EXERCISE DESCRIPTION
Print the data that follows again, keeping every line exact.

INFORMATION SUPPLIED
###

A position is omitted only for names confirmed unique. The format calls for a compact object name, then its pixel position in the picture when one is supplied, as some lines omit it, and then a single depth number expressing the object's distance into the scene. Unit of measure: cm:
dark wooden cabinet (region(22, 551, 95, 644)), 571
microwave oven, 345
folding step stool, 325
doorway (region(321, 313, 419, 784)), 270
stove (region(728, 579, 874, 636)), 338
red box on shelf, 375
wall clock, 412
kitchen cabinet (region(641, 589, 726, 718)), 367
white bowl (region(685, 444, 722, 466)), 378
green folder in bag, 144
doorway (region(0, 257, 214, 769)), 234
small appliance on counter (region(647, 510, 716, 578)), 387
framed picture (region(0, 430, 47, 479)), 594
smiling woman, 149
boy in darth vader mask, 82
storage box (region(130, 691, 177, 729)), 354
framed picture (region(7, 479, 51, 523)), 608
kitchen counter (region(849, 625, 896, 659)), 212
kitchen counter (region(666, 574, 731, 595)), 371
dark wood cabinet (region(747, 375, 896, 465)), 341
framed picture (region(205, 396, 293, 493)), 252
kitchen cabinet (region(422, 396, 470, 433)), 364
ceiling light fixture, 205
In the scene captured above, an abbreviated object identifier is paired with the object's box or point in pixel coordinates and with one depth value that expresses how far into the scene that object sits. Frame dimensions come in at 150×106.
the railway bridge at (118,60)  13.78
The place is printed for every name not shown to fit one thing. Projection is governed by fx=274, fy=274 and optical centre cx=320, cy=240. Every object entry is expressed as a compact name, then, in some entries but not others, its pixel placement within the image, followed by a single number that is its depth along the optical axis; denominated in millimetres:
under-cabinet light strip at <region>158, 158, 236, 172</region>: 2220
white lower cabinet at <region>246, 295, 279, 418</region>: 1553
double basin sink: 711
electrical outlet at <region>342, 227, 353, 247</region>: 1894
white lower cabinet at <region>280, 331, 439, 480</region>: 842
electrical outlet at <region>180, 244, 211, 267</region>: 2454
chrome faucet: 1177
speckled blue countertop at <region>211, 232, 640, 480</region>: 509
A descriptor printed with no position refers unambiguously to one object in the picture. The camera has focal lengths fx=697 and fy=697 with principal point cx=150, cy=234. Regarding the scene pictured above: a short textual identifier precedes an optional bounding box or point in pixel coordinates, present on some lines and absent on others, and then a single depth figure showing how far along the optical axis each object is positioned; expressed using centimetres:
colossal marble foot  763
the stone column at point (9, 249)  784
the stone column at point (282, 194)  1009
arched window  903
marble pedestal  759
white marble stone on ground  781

###

RESPONSE BOX
A position is omitted only for names confirmed unique. The format calls for a compact object name, then its pixel position in the picture when one is supplied, as some lines omit it, and then a single depth number expressing the object's distance into the scene. Unit of measure: cm:
dark wooden cabinet (region(22, 551, 95, 644)), 571
microwave oven, 345
folding step stool, 325
doorway (region(321, 313, 419, 784)), 270
stove (region(728, 579, 874, 636)), 338
red box on shelf, 375
wall clock, 412
kitchen cabinet (region(641, 589, 726, 718)), 367
white bowl (region(685, 444, 722, 466)), 378
green folder in bag, 144
doorway (region(0, 257, 214, 769)), 234
small appliance on counter (region(647, 510, 716, 578)), 387
framed picture (region(0, 430, 47, 479)), 594
smiling woman, 149
boy in darth vader mask, 82
storage box (region(130, 691, 177, 729)), 354
framed picture (region(7, 479, 51, 523)), 608
kitchen counter (region(849, 625, 896, 659)), 212
kitchen counter (region(666, 574, 731, 595)), 371
dark wood cabinet (region(747, 375, 896, 465)), 341
framed picture (region(205, 396, 293, 493)), 252
kitchen cabinet (region(422, 396, 470, 433)), 364
ceiling light fixture, 205
In the scene captured above, an abbreviated object identifier is paired with the object's box or point in pixel coordinates and with one depth value that expresses how far into the scene that object sits. Frame dimensions come in at 150×106.
the railway bridge at (118,60)  13.78
The place is printed for every name not shown to fit one thing. Projection is governed by fx=274, fy=274 and optical centre cx=320, cy=240. Every object entry is expressed as a compact name, then, in some entries but not others, its pixel placement within the image, followed by a single number that is its depth along the optical axis; denominated in millimetres:
under-cabinet light strip at <region>158, 158, 236, 172</region>: 2220
white lower cabinet at <region>246, 295, 279, 418</region>: 1553
double basin sink: 711
electrical outlet at <region>342, 227, 353, 247</region>: 1894
white lower cabinet at <region>280, 331, 439, 480</region>: 842
electrical outlet at <region>180, 244, 211, 267</region>: 2454
chrome faucet: 1177
speckled blue countertop at <region>211, 232, 640, 480</region>: 509
A descriptor printed with no position refers unambiguously to one object in the picture. The camera has focal lengths fx=697 and fy=697 with principal point cx=150, cy=234. Regarding the scene pictured above: a short textual identifier precedes an optional bounding box or point in pixel coordinates, present on some lines and absent on others, and then a single depth figure showing how far along the optical axis each object is positioned; expressed using centimetres:
colossal marble foot  763
the stone column at point (9, 249)  784
the stone column at point (282, 194)  1009
arched window  903
marble pedestal  759
white marble stone on ground  781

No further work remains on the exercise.